What you will do | Repeat what the lines below say, word for word, and skip every image.

Data shown |

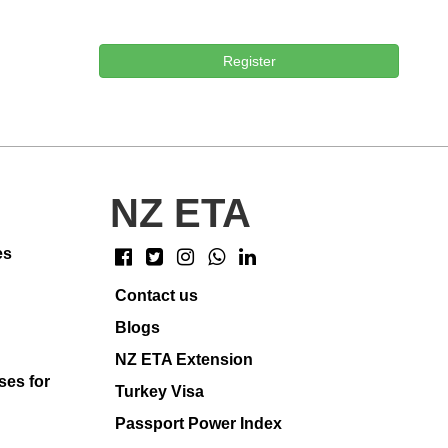
Register
NZ ETA
es
Contact us
Blogs
NZ ETA Extension
ses for
Turkey Visa
Passport Power Index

Solution to this task |
Register
NZ ETA
es
Contact us
Blogs
NZ ETA Extension
ses for
Turkey Visa
Passport Power Index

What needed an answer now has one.